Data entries
◆ ◆ ◆ ◆
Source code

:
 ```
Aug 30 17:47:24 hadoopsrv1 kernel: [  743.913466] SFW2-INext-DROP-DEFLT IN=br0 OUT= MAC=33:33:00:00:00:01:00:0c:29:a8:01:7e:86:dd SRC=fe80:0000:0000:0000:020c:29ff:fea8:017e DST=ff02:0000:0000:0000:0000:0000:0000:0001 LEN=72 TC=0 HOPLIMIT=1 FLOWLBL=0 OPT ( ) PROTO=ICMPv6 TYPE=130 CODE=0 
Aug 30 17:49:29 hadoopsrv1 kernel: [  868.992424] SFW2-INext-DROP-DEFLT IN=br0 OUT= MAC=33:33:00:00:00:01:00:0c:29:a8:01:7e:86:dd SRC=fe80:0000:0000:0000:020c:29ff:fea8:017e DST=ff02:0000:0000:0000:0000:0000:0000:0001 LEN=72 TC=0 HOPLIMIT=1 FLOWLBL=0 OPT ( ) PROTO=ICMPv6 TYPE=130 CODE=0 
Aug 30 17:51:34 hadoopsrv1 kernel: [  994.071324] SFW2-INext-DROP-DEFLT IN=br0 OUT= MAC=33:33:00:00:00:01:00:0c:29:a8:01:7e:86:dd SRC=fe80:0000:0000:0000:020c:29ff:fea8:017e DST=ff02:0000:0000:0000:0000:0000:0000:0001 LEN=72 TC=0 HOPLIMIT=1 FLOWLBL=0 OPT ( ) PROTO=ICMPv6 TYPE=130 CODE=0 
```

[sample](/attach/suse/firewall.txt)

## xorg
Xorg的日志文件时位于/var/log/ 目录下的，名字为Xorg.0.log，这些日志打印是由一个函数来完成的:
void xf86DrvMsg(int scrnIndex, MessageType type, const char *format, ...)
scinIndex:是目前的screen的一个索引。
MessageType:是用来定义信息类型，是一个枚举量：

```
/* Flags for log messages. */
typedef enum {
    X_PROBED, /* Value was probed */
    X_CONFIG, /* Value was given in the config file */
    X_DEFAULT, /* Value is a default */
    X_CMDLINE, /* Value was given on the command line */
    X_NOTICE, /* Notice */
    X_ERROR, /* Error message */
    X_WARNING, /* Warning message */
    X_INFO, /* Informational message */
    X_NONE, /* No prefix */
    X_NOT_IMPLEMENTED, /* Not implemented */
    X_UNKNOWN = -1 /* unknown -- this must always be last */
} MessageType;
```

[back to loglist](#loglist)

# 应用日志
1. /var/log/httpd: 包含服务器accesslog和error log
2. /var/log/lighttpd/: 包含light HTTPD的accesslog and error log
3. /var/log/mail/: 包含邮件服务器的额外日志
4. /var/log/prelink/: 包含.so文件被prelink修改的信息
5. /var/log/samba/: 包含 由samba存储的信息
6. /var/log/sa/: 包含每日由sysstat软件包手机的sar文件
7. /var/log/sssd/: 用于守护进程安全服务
◆ ◆ ◆ ◆
#### [Work task]
Transcribe every record. Match each line exactly.

#### [Reply]
Source code

:
 ```
Aug 30 17:47:24 hadoopsrv1 kernel: [  743.913466] SFW2-INext-DROP-DEFLT IN=br0 OUT= MAC=33:33:00:00:00:01:00:0c:29:a8:01:7e:86:dd SRC=fe80:0000:0000:0000:020c:29ff:fea8:017e DST=ff02:0000:0000:0000:0000:0000:0000:0001 LEN=72 TC=0 HOPLIMIT=1 FLOWLBL=0 OPT ( ) PROTO=ICMPv6 TYPE=130 CODE=0 
Aug 30 17:49:29 hadoopsrv1 kernel: [  868.992424] SFW2-INext-DROP-DEFLT IN=br0 OUT= MAC=33:33:00:00:00:01:00:0c:29:a8:01:7e:86:dd SRC=fe80:0000:0000:0000:020c:29ff:fea8:017e DST=ff02:0000:0000:0000:0000:0000:0000:0001 LEN=72 TC=0 HOPLIMIT=1 FLOWLBL=0 OPT ( ) PROTO=ICMPv6 TYPE=130 CODE=0 
Aug 30 17:51:34 hadoopsrv1 kernel: [  994.071324] SFW2-INext-DROP-DEFLT IN=br0 OUT= MAC=33:33:00:00:00:01:00:0c:29:a8:01:7e:86:dd SRC=fe80:0000:0000:0000:020c:29ff:fea8:017e DST=ff02:0000:0000:0000:0000:0000:0000:0001 LEN=72 TC=0 HOPLIMIT=1 FLOWLBL=0 OPT ( ) PROTO=ICMPv6 TYPE=130 CODE=0 
```

[sample](/attach/suse/firewall.txt)

## xorg
Xorg的日志文件时位于/var/log/ 目录下的，名字为Xorg.0.log，这些日志打印是由一个函数来完成的:
void xf86DrvMsg(int scrnIndex, MessageType type, const char *format, ...)
scinIndex:是目前的screen的一个索引。
MessageType:是用来定义信息类型，是一个枚举量：

```
/* Flags for log messages. */
typedef enum {
    X_PROBED, /* Value was probed */
    X_CONFIG, /* Value was given in the config file */
    X_DEFAULT, /* Value is a default */
    X_CMDLINE, /* Value was given on the command line */
    X_NOTICE, /* Notice */
    X_ERROR, /* Error message */
    X_WARNING, /* Warning message */
    X_INFO, /* Informational message */
    X_NONE, /* No prefix */
    X_NOT_IMPLEMENTED, /* Not implemented */
    X_UNKNOWN = -1 /* unknown -- this must always be last */
} MessageType;
```

[back to loglist](#loglist)

# 应用日志
1. /var/log/httpd: 包含服务器accesslog和error log
2. /var/log/lighttpd/: 包含light HTTPD的accesslog and error log
3. /var/log/mail/: 包含邮件服务器的额外日志
4. /var/log/prelink/: 包含.so文件被prelink修改的信息
5. /var/log/samba/: 包含 由samba存储的信息
6. /var/log/sa/: 包含每日由sysstat软件包手机的sar文件
7. /var/log/sssd/: 用于守护进程安全服务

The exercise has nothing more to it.